Com o intuito de definir e explicar os fatores que contribuem para os distintos níveis de desempenho dos indivíduos, têm sido apresentadas diferentes abordagens e modelos explicativos. Como referimos anteriormente, durante as décadas de 60 e 70, as investigações eram sobretudo direcionadas pelas abordagens explicativas das diferenças individuais e do processamento de informação. Como refere Wrisberg (2001), ao nível da psicologia do desporto, tem sido predominante a metodologia explicativa “peritos – principiantes”, procurando comparar as várias características de executantes principiantes ou de nível médio com as características de peritos (Figura 7).

Fonte: Melo (2011, p.19).

Figura 7. Fatores que caracterizam os desportistas peritos, relativamente à tomada

Esta teoria, salienta a experiência como um fator determinante na escolha da melhor decisão, sendo apoiada por vários investigadores (Castelo, 2002; Wrisberg, 2001; Starkes, Helsen & Jack, 2001; Wiliams, 1999; Abernethy & Russel, 1987; Alves & Araújo, 1996; Alain & Proteau, 1980), que analisam desportistas experientes em oposição a desportistas não experientes, “… sendo que os peritos conseguem uma melhor recolha de informação e seleção da mesma, assim como uma resposta (decisão) mais rápida e eficaz (Melo, 2011, p.20).

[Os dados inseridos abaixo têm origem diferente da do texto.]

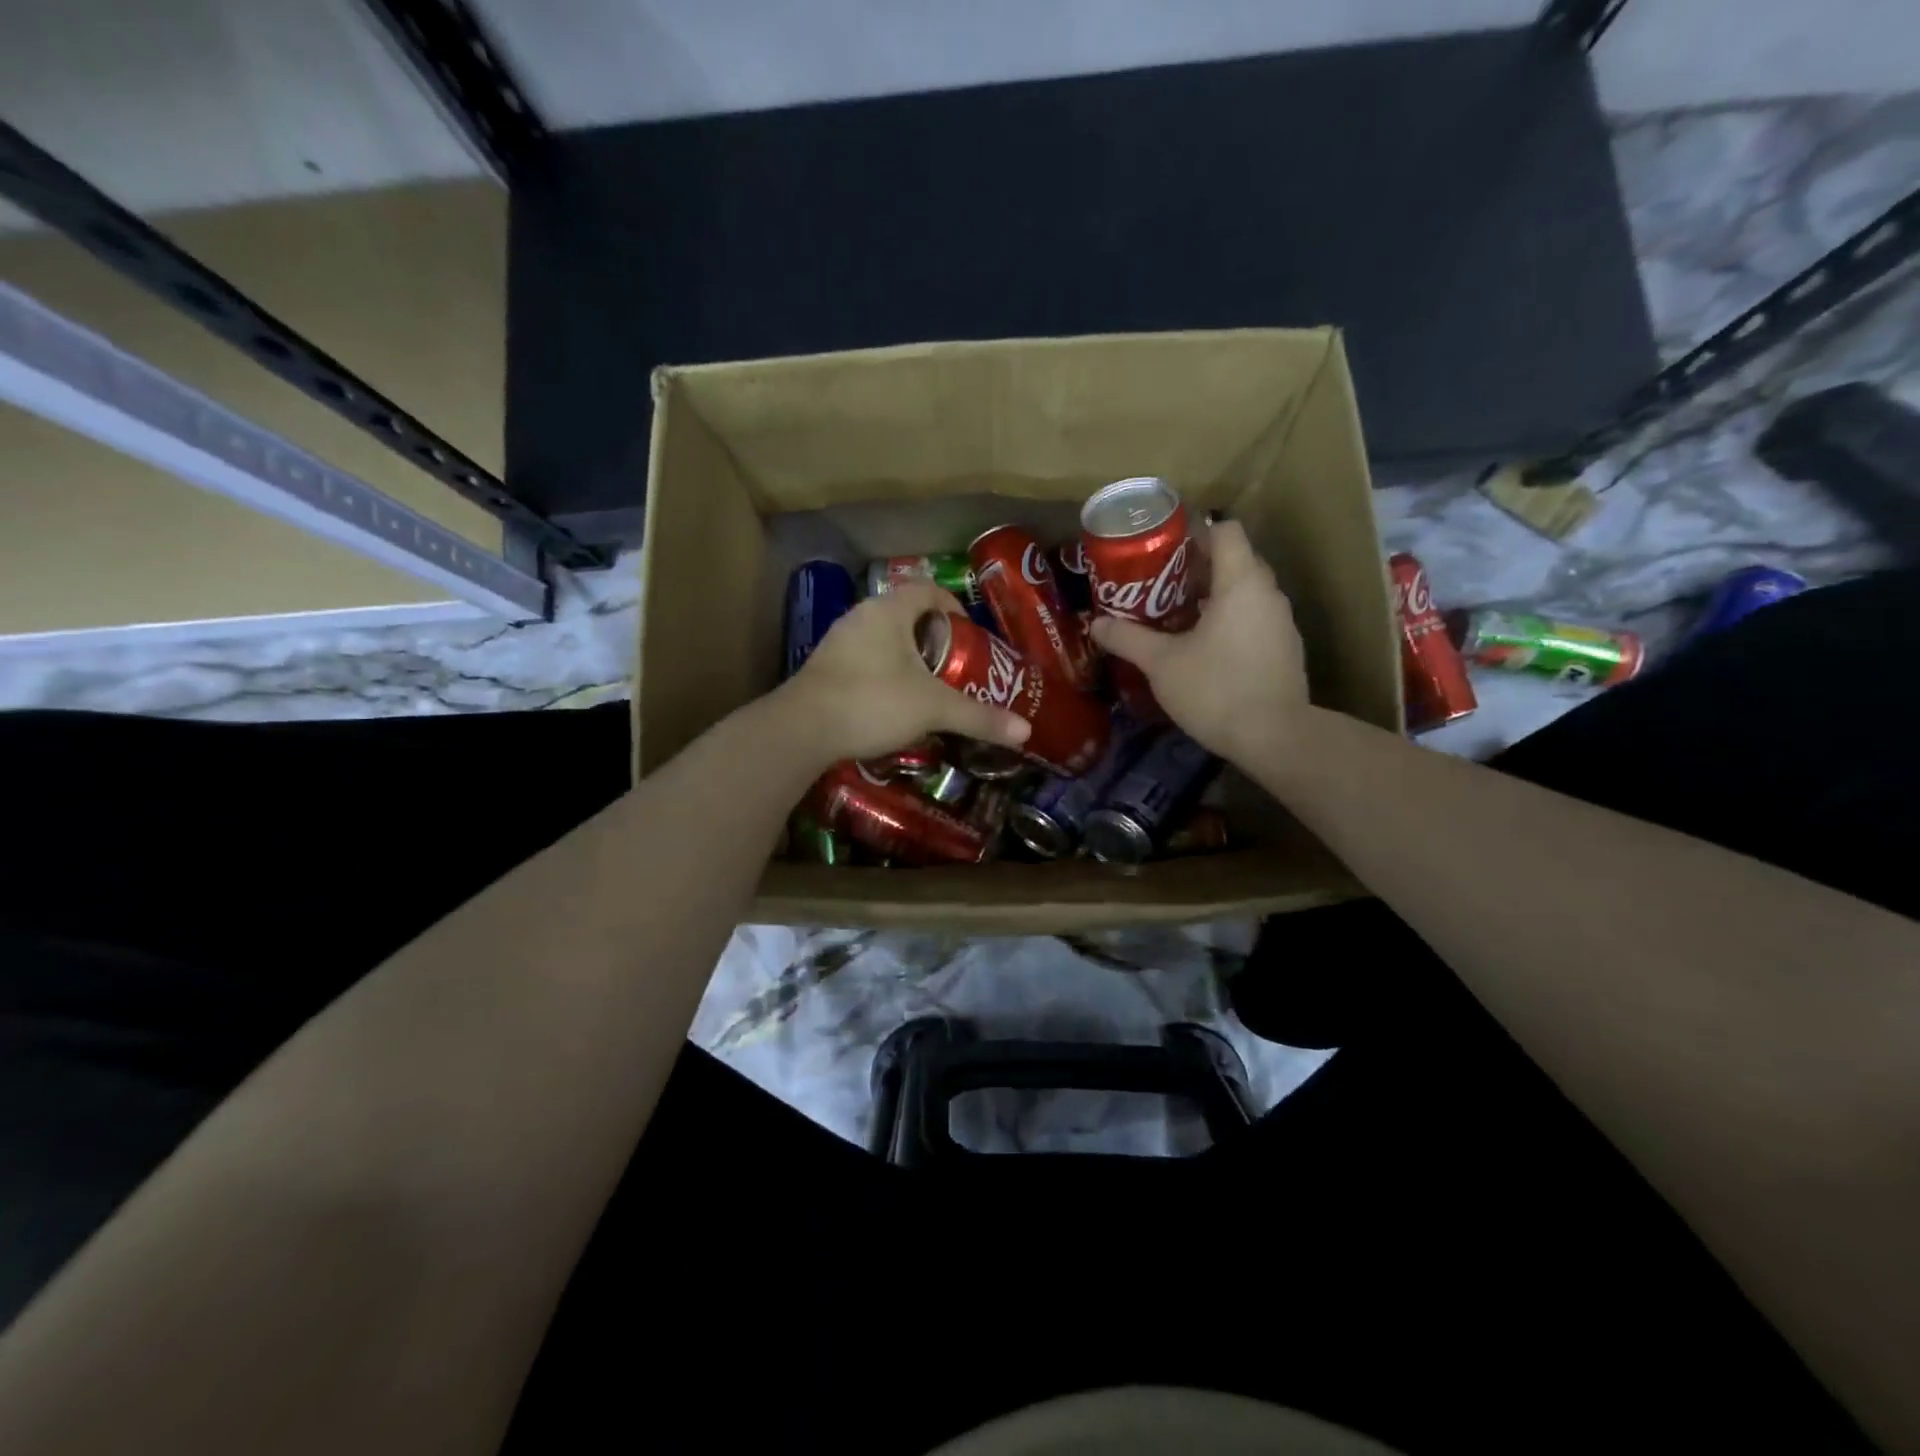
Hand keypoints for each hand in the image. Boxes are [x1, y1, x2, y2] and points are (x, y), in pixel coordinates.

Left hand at [780, 580, 1031, 763]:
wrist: (802, 729)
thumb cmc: (873, 702)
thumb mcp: (933, 709)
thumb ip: (979, 717)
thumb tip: (1025, 732)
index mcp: (889, 610)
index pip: (928, 590)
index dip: (953, 608)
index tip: (969, 636)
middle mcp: (861, 616)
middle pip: (906, 615)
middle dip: (934, 638)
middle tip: (955, 665)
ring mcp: (838, 641)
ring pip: (883, 639)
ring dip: (907, 657)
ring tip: (928, 687)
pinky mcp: (824, 667)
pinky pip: (864, 659)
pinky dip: (883, 672)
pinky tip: (892, 703)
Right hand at [1089, 520, 1308, 762]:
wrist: (1276, 738)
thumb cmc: (1216, 688)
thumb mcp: (1161, 664)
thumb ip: (1128, 639)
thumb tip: (1096, 624)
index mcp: (1241, 582)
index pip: (1226, 531)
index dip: (1195, 532)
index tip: (1164, 549)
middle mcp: (1268, 593)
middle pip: (1235, 561)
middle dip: (1198, 567)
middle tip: (1159, 585)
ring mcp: (1282, 623)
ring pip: (1245, 593)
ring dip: (1213, 597)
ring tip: (1175, 616)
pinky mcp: (1285, 650)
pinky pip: (1254, 619)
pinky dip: (1230, 622)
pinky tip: (1203, 648)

Neste sentido, Castelo (2002), apresenta os fatores determinantes da tomada de decisão que diferenciam os praticantes experientes dos não experientes, ou seja:

 Na repetibilidade e similaridade que os contextos situacionais ocorrem perante o praticante e a variabilidade decisional que este vai adotando ao longo do treino e da competição;

 Na quantidade de vezes que os diferentes acontecimentos são experienciados, tanto na execução dos exercícios de treino, como na competição, proporcionando um conjunto de rotinas no plano da perceção/análise; Possibilitando assim, a utilização de mais alternativas, facilitando a tomada de decisão e soluções motoras adequadas às circunstâncias específicas do contexto de cada situação;

 Numa seleção mais correta e assertiva das informações mais pertinentes, desencadeando padrões familiares de resposta motora, controlados automaticamente.

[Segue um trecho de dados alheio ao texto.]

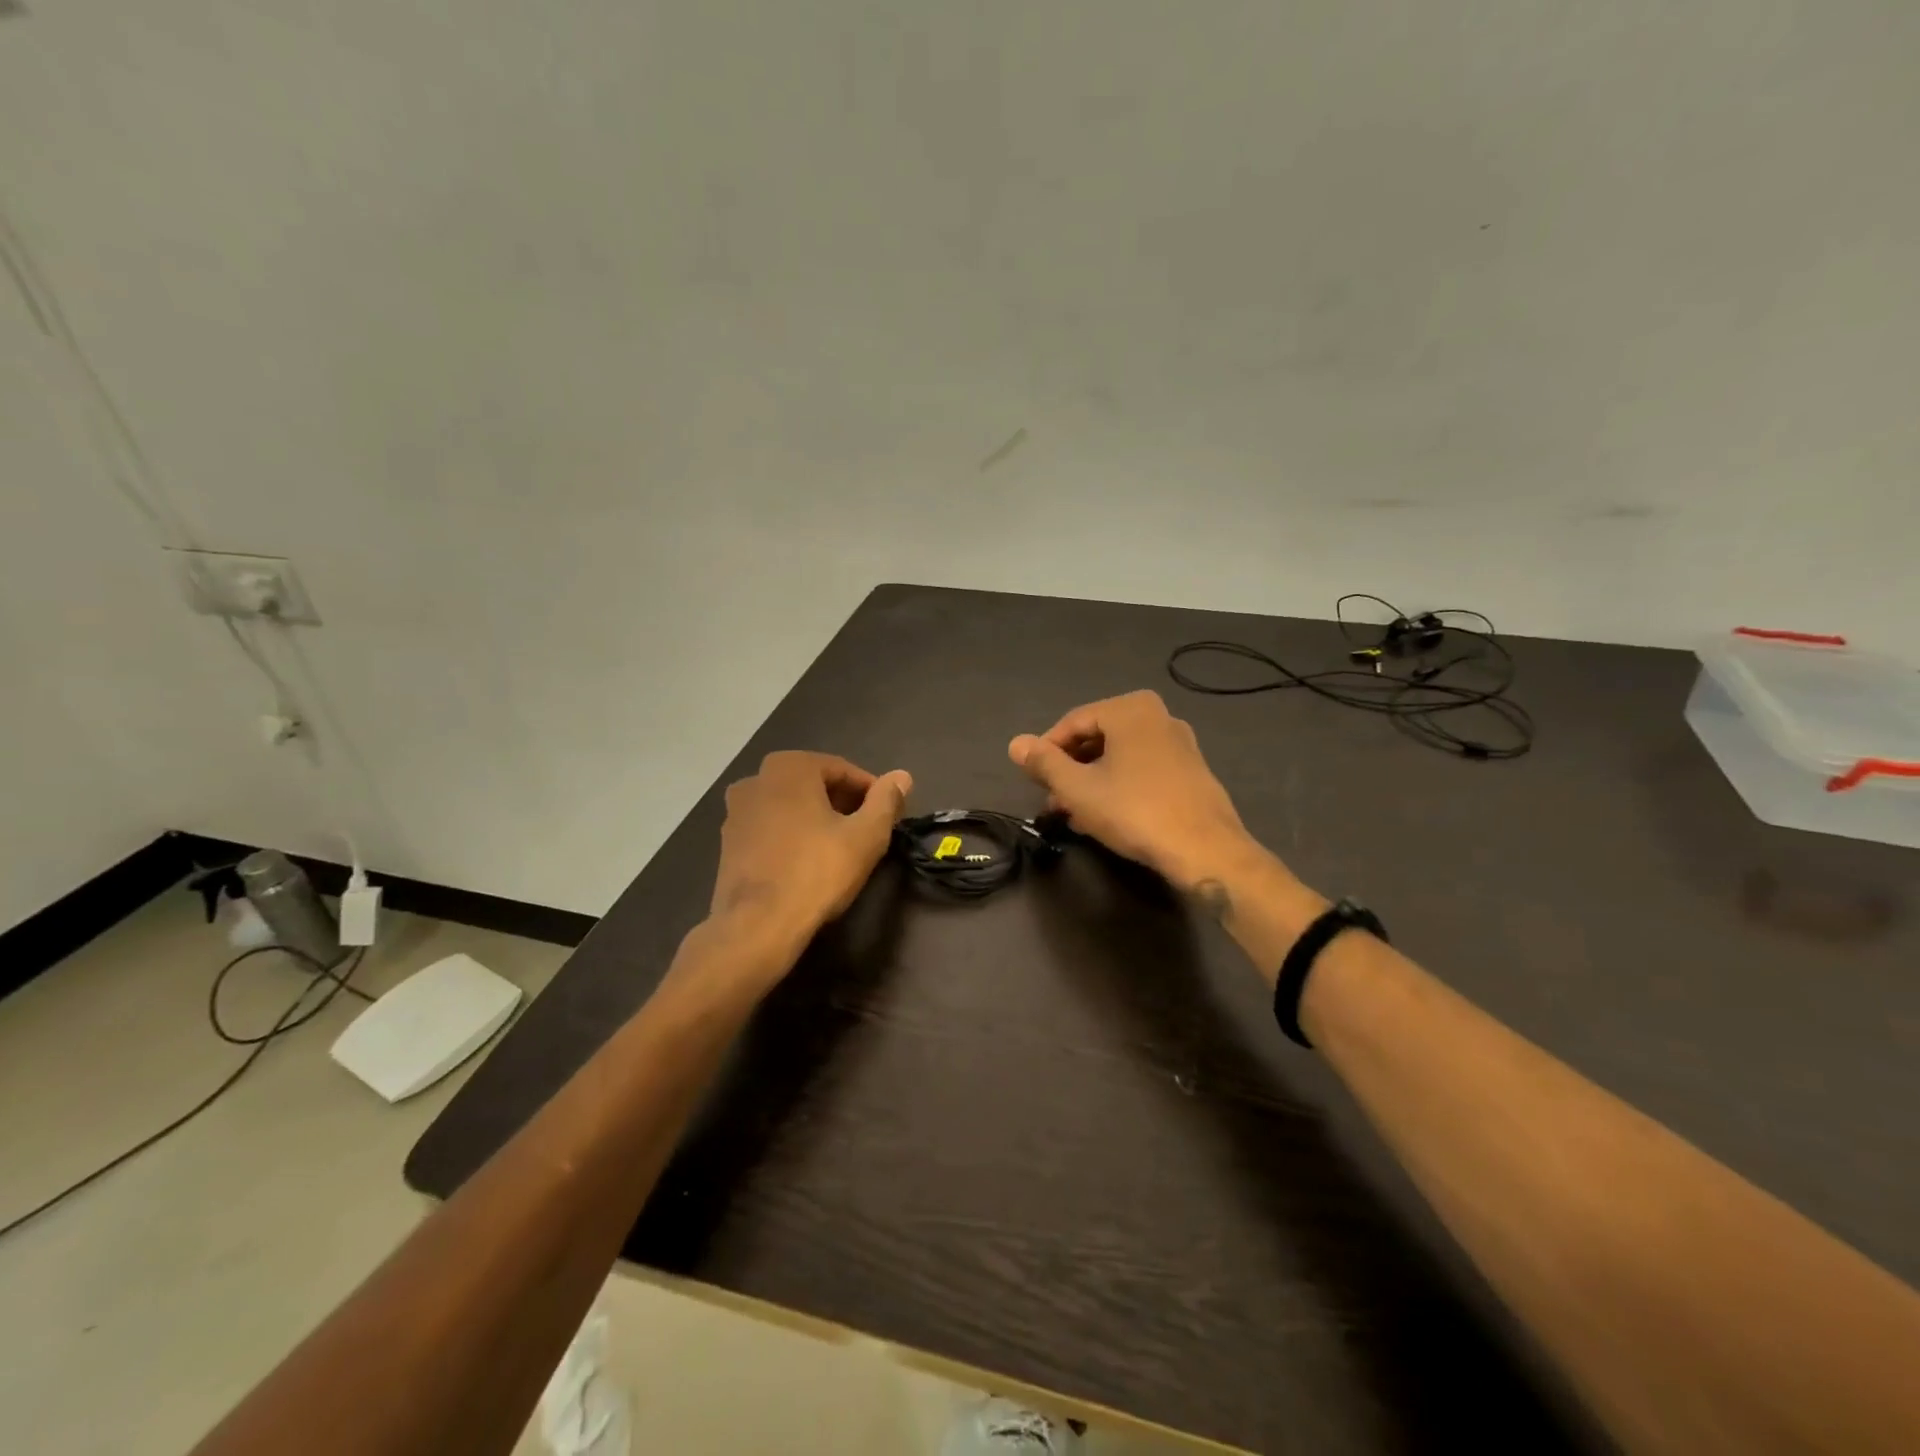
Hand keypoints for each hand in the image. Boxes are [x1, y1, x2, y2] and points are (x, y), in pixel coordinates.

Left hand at [711, 751, 911, 951]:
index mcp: (790, 766)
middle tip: (866, 832)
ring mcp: (735, 810)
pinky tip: (807, 862)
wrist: (757, 925)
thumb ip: (886, 801)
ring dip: (816, 819)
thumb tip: (902, 776)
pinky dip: (791, 835)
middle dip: (843, 804)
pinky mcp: (726, 842)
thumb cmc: (817, 872)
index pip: (844, 771)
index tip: (888, 817)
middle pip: (814, 785)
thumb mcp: (866, 836)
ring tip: (839, 848)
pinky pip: (770, 827)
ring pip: (790, 806)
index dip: (871, 793)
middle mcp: (756, 778)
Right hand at [1009, 691, 1256, 891]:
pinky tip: (1107, 816)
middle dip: (1070, 769)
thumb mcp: (1077, 788)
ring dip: (1092, 781)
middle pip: (1097, 737)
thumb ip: (1044, 763)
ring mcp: (1179, 742)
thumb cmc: (1134, 810)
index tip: (1034, 782)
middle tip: (1052, 801)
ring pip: (1119, 756)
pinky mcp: (1192, 770)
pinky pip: (1142, 769)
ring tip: (1074, 814)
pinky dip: (1119, 785)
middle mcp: (1158, 715)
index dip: (1047, 751)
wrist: (1205, 849)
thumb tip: (1016, 743)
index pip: (1072, 723)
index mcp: (1129, 708)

As abordagens tradicionais ofereceram um conjunto de conhecimentos relevantes sobre o processo de tomada de decisão, contudo, revelam algumas limitações que conduziram ao desenvolvimento e à formalização de abordagens alternativas sobre a tomada de decisão.

Para Abernethy e Thomas (1993), as tarefas simplistas e imaginadas, para serem executadas em laboratório, podem anular as vantagens dos peritos, uma vez que retiram à tarefa a base da experiência que lhes proporcionaria vantagem, introduzem efeitos no

processo de medida, levando os peritos a funcionar de forma diferente, uma vez que a informação que utilizada em situações normais é diferente e até mesmo ausente.

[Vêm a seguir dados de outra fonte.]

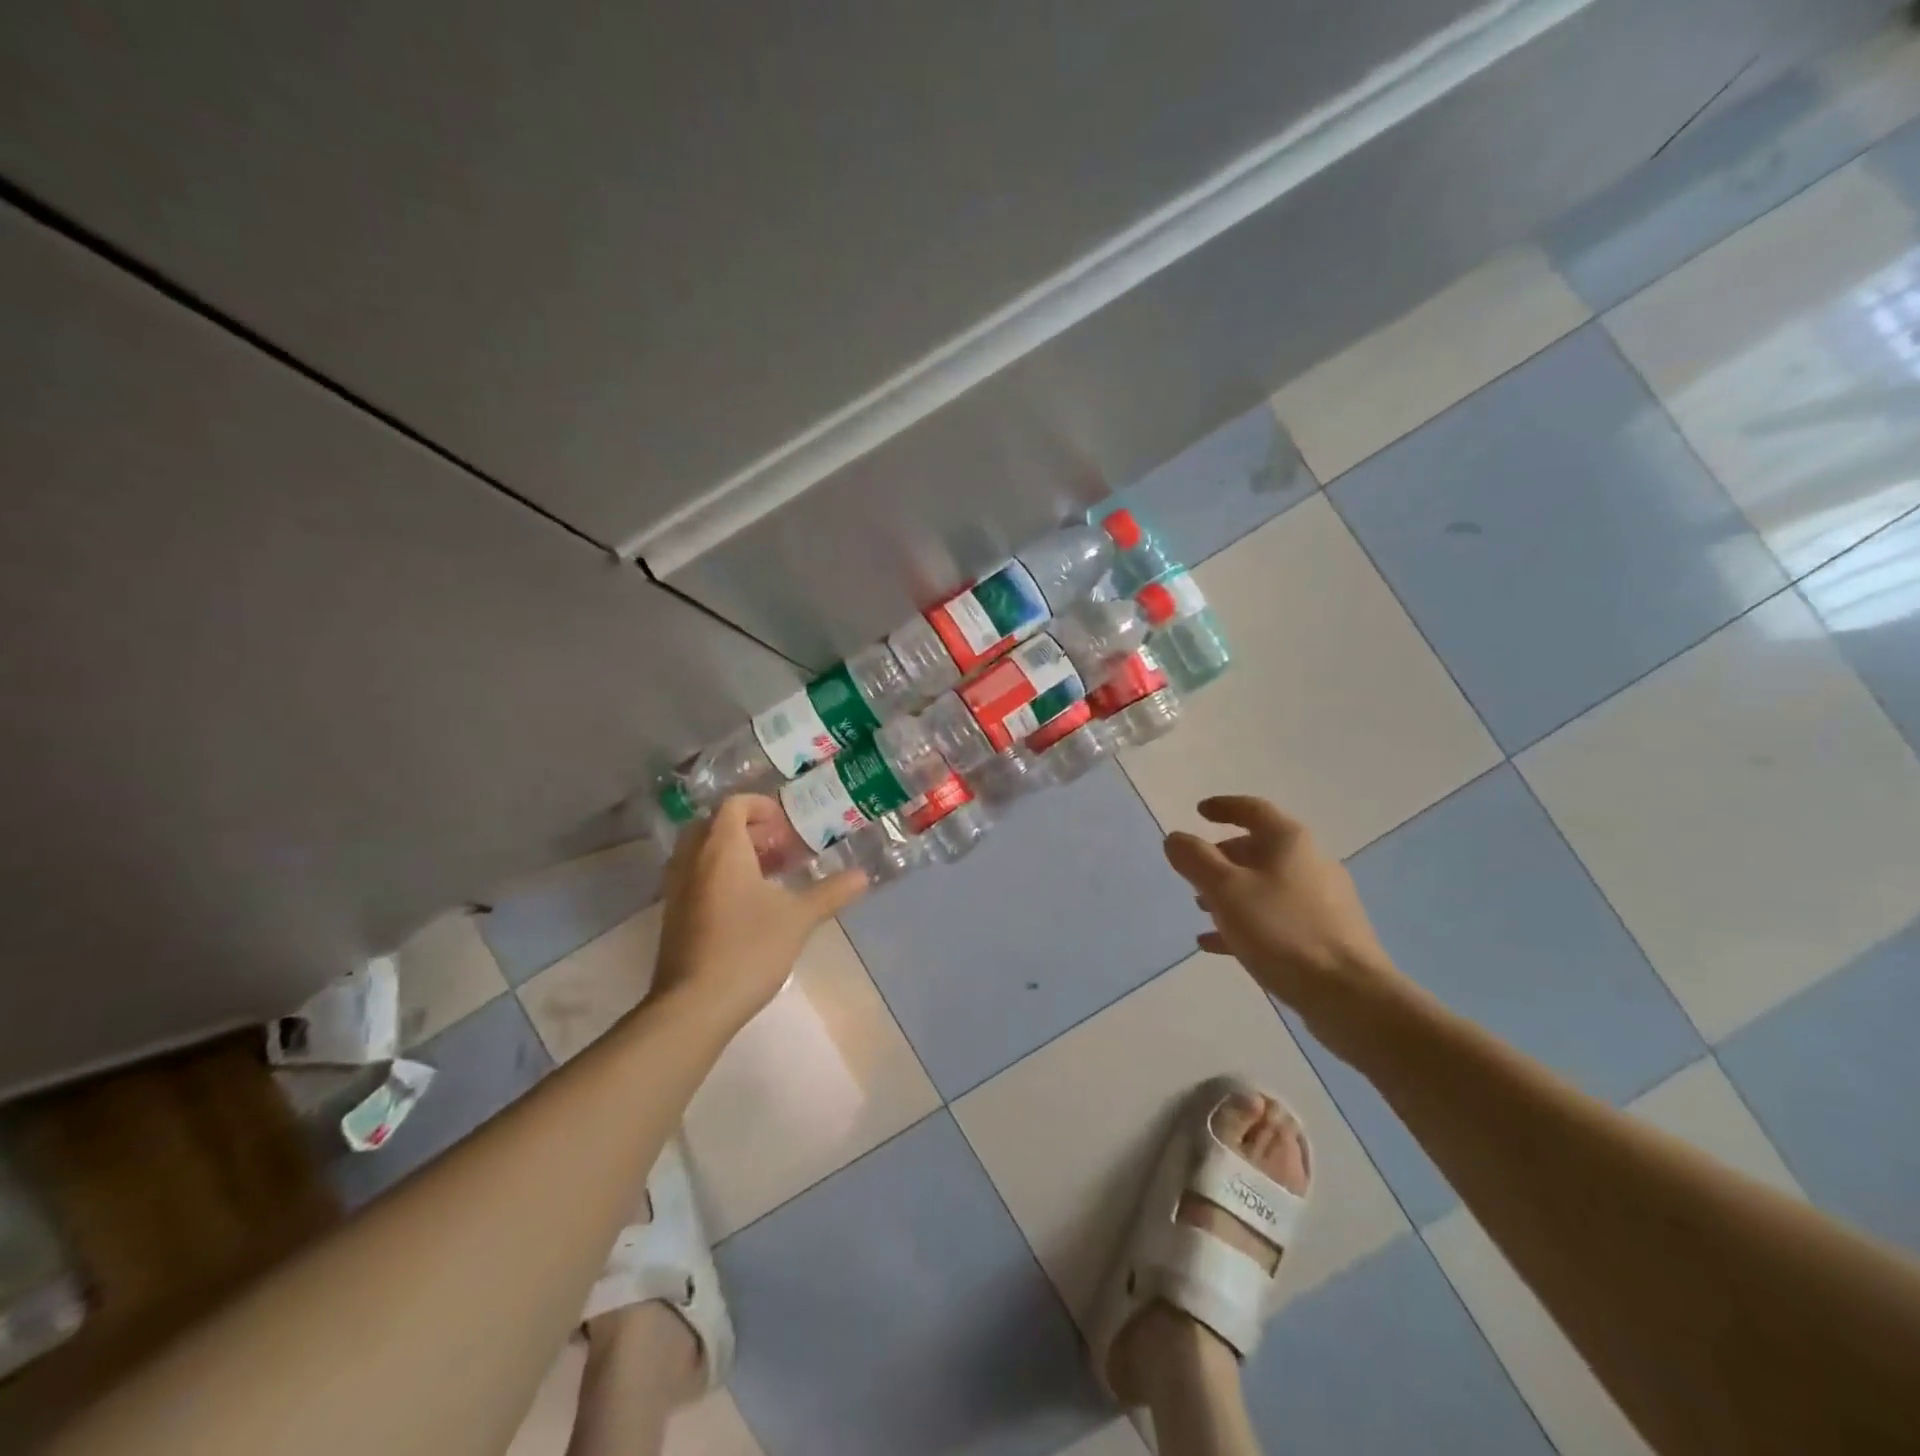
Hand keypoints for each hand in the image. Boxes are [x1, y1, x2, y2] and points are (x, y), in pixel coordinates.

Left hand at [651, 795, 867, 1030]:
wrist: (695, 1004)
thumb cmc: (749, 949)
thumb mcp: (799, 918)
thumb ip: (831, 892)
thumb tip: (863, 876)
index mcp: (722, 849)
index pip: (733, 805)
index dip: (760, 806)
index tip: (785, 823)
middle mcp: (692, 859)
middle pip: (712, 824)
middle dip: (745, 827)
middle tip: (776, 845)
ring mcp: (676, 888)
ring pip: (700, 850)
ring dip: (730, 850)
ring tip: (765, 873)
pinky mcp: (672, 914)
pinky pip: (693, 875)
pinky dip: (716, 873)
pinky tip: (745, 903)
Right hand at [1163, 796, 1407, 1032]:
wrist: (1350, 996)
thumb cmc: (1282, 932)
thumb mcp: (1226, 890)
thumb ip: (1195, 860)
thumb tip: (1176, 838)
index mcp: (1289, 842)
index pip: (1253, 809)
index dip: (1223, 807)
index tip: (1199, 812)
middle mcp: (1310, 863)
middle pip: (1260, 848)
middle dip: (1223, 856)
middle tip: (1195, 870)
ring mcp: (1322, 901)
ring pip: (1267, 885)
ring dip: (1232, 891)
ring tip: (1201, 907)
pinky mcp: (1325, 936)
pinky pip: (1276, 919)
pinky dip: (1246, 922)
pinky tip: (1217, 944)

De acordo com Henriques (2008), as teorias tradicionais alusivas à tomada de decisão baseiam-se na existência de um controlo hierárquico do movimento, na presença de representações cognitivas, na independência organismo – envolvimento e a conceção que a tomada de decisão é um processo discreto e normativo. Estes pressupostos dão um enfâse exagerado nos constrangimentos organísmicos, não considerando a sua interação dinâmica com os constrangimentos da tarefa e do contexto.

Parece-nos, que as teorias tradicionais explicativas da tomada de decisão são extremamente reducionistas quando analisamos o desempenho do árbitro durante um jogo. Não têm em consideração o contexto onde o árbitro está inserido, que está em constante mudança, onde os acontecimentos mudam a cada jogada; onde o próprio ambiente é alterado a cada momento (os espectadores, os jogadores e os próprios treinadores estão em silêncio, passado um minuto existe uma falta ou possibilidade de golo já se exaltam, gritam, cantam, condicionando a maneira como a arbitragem vai evoluindo e por isso as tomadas de decisão do árbitro).